- Task item: Convert the text read from all ten items into a Markdown table with the columns "Row" and "Line": number each line in order and skip any blank lines. Leave the pictures out.

================================

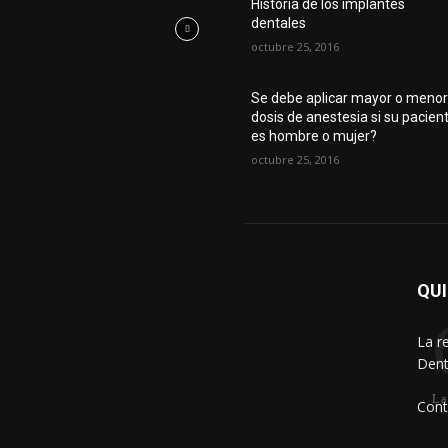
Historia de los implantes
dentales
octubre 25, 2016
Se debe aplicar mayor o meno
dosis de anestesia si su pacien
es hombre o mujer?
octubre 25, 2016
QU
La r
Dent
La
Cont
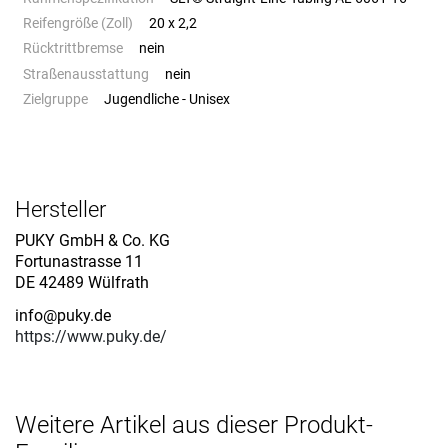
Reifengröße (Zoll)
20 x 2,2
Rücktrittbremse
nein
Straßenausstattung
nein
Zielgruppe
Jugendliche - Unisex
Hersteller
PUKY GmbH & Co. KG
Fortunastrasse 11
DE 42489 Wülfrath
info@puky.de
https://www.puky.de/
Weitere Artikel aus dieser Produkt-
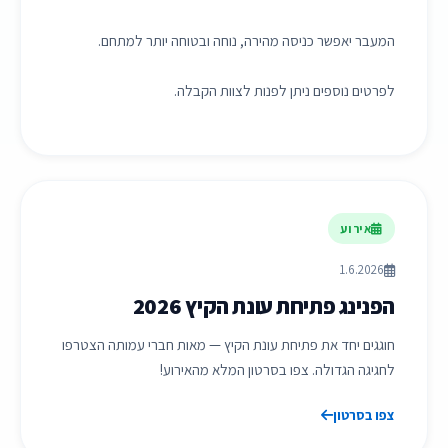
המעבר יאפשר כניסה מהירה, נוחה ובטוחה יותר למתחם.
לפרטים נוספים ניתן לפנות לצוות הקבלה.
אירוע
1.6.2026
הפנינג פתיחת עונת הקיץ 2026
חוגגים יחד את פתיחת עונת הקיץ — מאות חברי עמותה הצטרפו
לחגיגה הגדולה. צפו בסרטון המלא מהאירוע!
צפו בסרטון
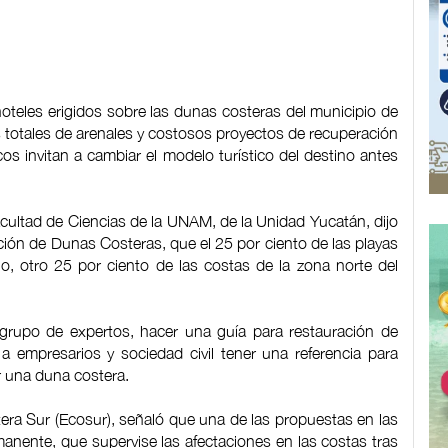
teles erigidos sobre las dunas costeras del municipio de
 totales de arenales y costosos proyectos de recuperación
s invitan a cambiar el modelo turístico del destino antes
cultad de Ciencias de la UNAM, de la Unidad Yucatán, dijo
ación de Dunas Costeras, que el 25 por ciento de las playas
o, otro 25 por ciento de las costas de la zona norte del
 grupo de expertos, hacer una guía para restauración de
a empresarios y sociedad civil tener una referencia para
 una duna costera.
ntera Sur (Ecosur), señaló que una de las propuestas en las
nente, que supervise las afectaciones en las costas tras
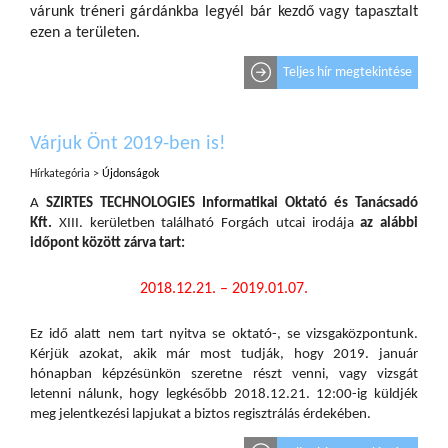
várunk tréneri gárdánkba legyél bár kezdő vagy tapasztalt
ezen a területen.
Teljes hír megtekintése
Várjuk Önt 2019-ben is!
Hírkategória >
Újdonságok
A
SZIRTES TECHNOLOGIES Informatikai Oktató és Tanácsadó
Kft.
XIII. kerületben található Forgách utcai irodája
az alábbi
időpont között zárva tart:
2018.12.21. – 2019.01.07.
Ez idő alatt nem tart nyitva se oktató-, se vizsgaközpontunk.
Kérjük azokat, akik már most tudják, hogy 2019. január
hónapban képzésünkön szeretne részt venni, vagy vizsgát
letenni nálunk, hogy legkésőbb 2018.12.21. 12:00-ig küldjék
meg jelentkezési lapjukat a biztos regisztrálás érdekében.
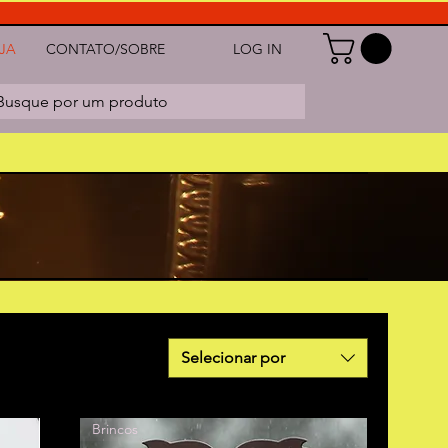
LOG IN
JA
CONTATO/SOBRE
Busque por um produto
Selecionar por
Brincos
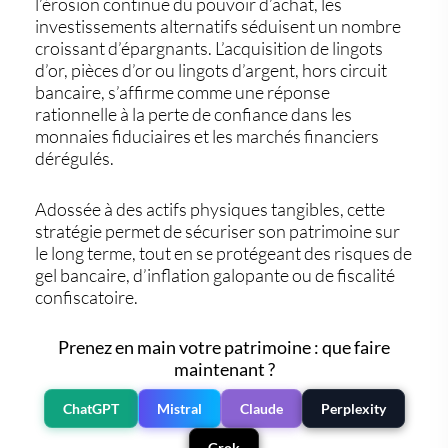
l’érosion continue du pouvoir d’achat,
les
investissements alternatifs
séduisent un nombre
croissant d’épargnants. L’acquisition de
lingots
d’or
,
pièces d’or
ou
lingots d’argent
, hors circuit
bancaire, s’affirme comme une réponse
rationnelle à la perte de confiance dans les
monnaies fiduciaires et les marchés financiers
dérégulés.
Adossée à des actifs physiques tangibles, cette
stratégie permet de
sécuriser son patrimoine
sur
le long terme, tout en se protégeant des risques de
gel bancaire, d’inflation galopante ou de fiscalité
confiscatoire.
Prenez en main votre patrimoine : que faire
maintenant ?
ChatGPT
Mistral
Claude
Perplexity
Grok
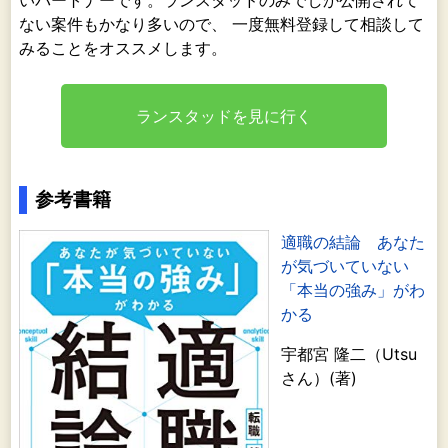
いパートナーです。ランスタッドのみでしか公開されて
ない案件もかなり多いので、 一度無料登録して相談して
みることをオススメします。
ランスタッドを見に行く
参考書籍
適職の結論 あなた
が気づいていない
「本当の強み」がわ
かる
宇都宮 隆二（Utsu
さん）(著)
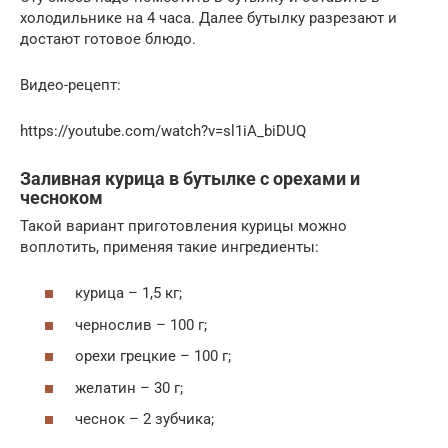
холодильнике на 4 часа. Далее бутылку разрезают и
достают готовое блюдо.
Видео-рецепт:
https://youtube.com/watch?v=sl1iA_biDUQ
Заливная курица в бутылке с орехами и
чесноком
Такой вариант приготовления курицы можно
воплотить, применяя такие ингредиенты:
курица – 1,5 кг;
чернослив – 100 г;
орехи грецкие – 100 г;
желатин – 30 г;
чеснок – 2 зубчика;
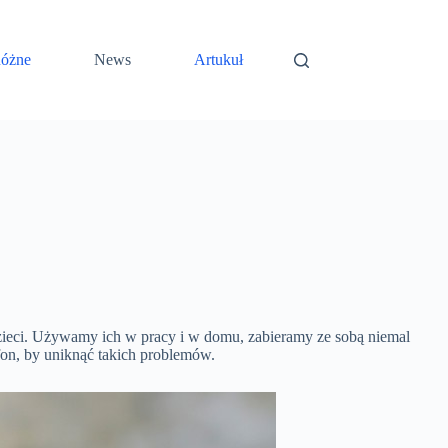
óżne
News
Artukuł
dzieci. Używamy ich w pracy i w domu, zabieramy ze sobą niemal
fon, by uniknąć takich problemów.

================================

- Exercise result:
| Row | Line |
|---|---|
| 1 | Historia de los implantes |
| 2 | dentales |
| 3 | octubre 25, 2016 |
| 4 | Se debe aplicar mayor o meno |
| 5 | dosis de anestesia si su pacien |
| 6 | es hombre o mujer? |
| 7 | octubre 25, 2016 |
| 8 | QU |
| 9 | La r |
| 10 | Dent |
| 11 | La |
| 12 | Cont |
| 13 | Reifengröße (Zoll) |
| 14 | 20 x 2,2 |
| 15 | Rücktrittbremse |
| 16 | nein |
| 17 | Straßenausstattung |
| 18 | nein |
| 19 | Zielgruppe |
| 20 | Jugendliche - Unisex |
| 21 | Hersteller |
| 22 | PUKY GmbH & Co. KG |
| 23 | Fortunastrasse 11 |
| 24 | DE 42489 Wülfrath |
| 25 | info@puky.de |
| 26 | https://www.puky.de/ |
| 27 | Weitere Artikel aus dieser Produkt- |
| 28 | המעבר יאפשר כניסה מהירה, נוחה ובטוחה יותר למתחם. |
| 29 | לפרטים נוספים ניתן לפנות לצוות הקבלה. |
| 30 | אירוע |
| 31 | 1.6.2026 |
| 32 | הפנינג פתיחת עונת הקיץ 2026 |
| 33 | חוגגים יחד את פתיחת עונת הקיץ — מאות חברי עמותה הצטרפו |
| 34 | לחגיגה הגדולה. צפו בסרטון המלא מהאירוע! |
| 35 | צפו בסרטון |
| 36 | teles erigidos sobre las dunas costeras del municipio de |
| 37 |  totales de arenales y costosos proyectos de recuperación |
| 38 | s invitan a cambiar el modelo turístico del destino antes |
| 39 | cultad de Ciencias de la UNAM, de la Unidad Yucatán, dijo |
| 40 | ación de Dunas Costeras, que el 25 por ciento de las playas |
| 41 | o, otro 25 por ciento de las costas de la zona norte del |
| 42 |  grupo de expertos, hacer una guía para restauración de |
| 43 | a empresarios y sociedad civil tener una referencia para |
| 44 |  una duna costera. |
| 45 | ntera Sur (Ecosur), señaló que una de las propuestas en las |
| 46 | nente, que supervise las afectaciones en las costas tras |
| 47 | várunk tréneri gárdánkba legyél bár kezdő vagy tapasztalt |
| 48 | ezen a területen. |
| 49 | Teljes hír megtekintése |
| 50 | Várjuk Önt 2019-ben is! |
| 51 | Hírkategória > |
| 52 | Újdonságok |
| 53 | A |
| 54 | SZIRTES TECHNOLOGIES Informatikai Oktató és Tanácsadó |
| 55 | Kft. |
| 56 | XIII. kerületben található Forgách utcai irodája |
| 57 | az alábbi |
| 58 | időpont között zárva tart: |
| 59 | 2018.12.21. – 2019.01.07. |
| 60 | Ez idő alatt nem tart nyitva se oktató-, se vizsgaközpontunk. |
| 61 | Kérjük azokat, akik már most tudják, hogy 2019. január |
| 62 | hónapban képzésünkön szeretne részt venni, vagy vizsgát |
| 63 | letenni nálunk, hogy legkésőbb 2018.12.21. 12:00-ig küldjék |
| 64 | meg jelentkezési lapjukat a biztos regisztrálás érdekében. |
| 65 | LOG IN |
| 66 | JA |
| 67 | CONTATO/SOBRE |
| 68 | Busque por um produto |
| 69 | Selecionar por |
| 70 | Brincos |
| 71 | l’érosion continue du pouvoir d’achat, |
| 72 | les |
| 73 | investissements alternatifs |
| 74 | séduisent un nombre |
| 75 | croissant d’épargnants. L’acquisition de |
| 76 | lingots |
| 77 | d’or |
| 78 | , |
| 79 | pièces d’or |
| 80 | ou |
| 81 | lingots d’argent |
| 82 | , hors circuit |
| 83 | bancaire, s’affirme comme une réponse |
| 84 | rationnelle à la perte de confiance dans les |
| 85 | monnaies fiduciaires et les marchés financiers |
| 86 | dérégulés. |
| 87 | Adossée à des actifs physiques tangibles, cette |
| 88 | stratégie permet de |
| 89 | sécuriser son patrimoine |
| 90 | sur |
| 91 | le long terme, tout en se protégeant des risques de |
| 92 | gel bancaire, d’inflation galopante ou de fiscalité |
| 93 | confiscatoire. |
| 94 | Prenez en main votre patrimoine : que faire |
| 95 | maintenant ? |
| 96 | ChatGPT |
| 97 | Mistral |
| 98 | Claude |
| 99 | Perplexity |
| 100 | Grok |
| 101 | いパートナーです。ランスタッドのみでしか公開されて |
| 102 | ない案件もかなり多いので、 一度無料登録して相談して |
| 103 | みることをオススメします。 |
| 104 | ランスタッドを見に行く |
| 105 | 参考書籍 |
| 106 | 適職の結論 あなた |
| 107 | が気づいていない |
| 108 | 「本当の強み」がわ |
| 109 | かる |
| 110 | 宇都宮 隆二（Utsu |
| 111 | さん）(著) |
| 112 | холодильнике на 4 часа. Далее бутылку разрезают и |
| 113 | достают готовое блюдо. |
| 114 | Видео-рецепт: |
| 115 | https://youtube.com/watch?v=sl1iA_biDUQ |
| 116 | Заливная курица в бутылке с орехами и |
| 117 | чесноком |
| 118 | Такой вариант приготовления курицы можно |
| 119 | воплотить, применяя такие ингредиенты: |
| 120 | курица – 1,5 кг; |
| 121 | чернослив – 100 г; |
| 122 | орехи грецкие – 100 г; |
| 123 | желатин – 30 г; |
| 124 | чеснок – 2 зубчика; |
| 125 | óżne |
| 126 | News |
| 127 | Artukuł |
| 128 | dzieci. Używamy ich w pracy i w domu, zabieramy ze sobą niemal |
| 129 | fon, by uniknąć takich problemów. |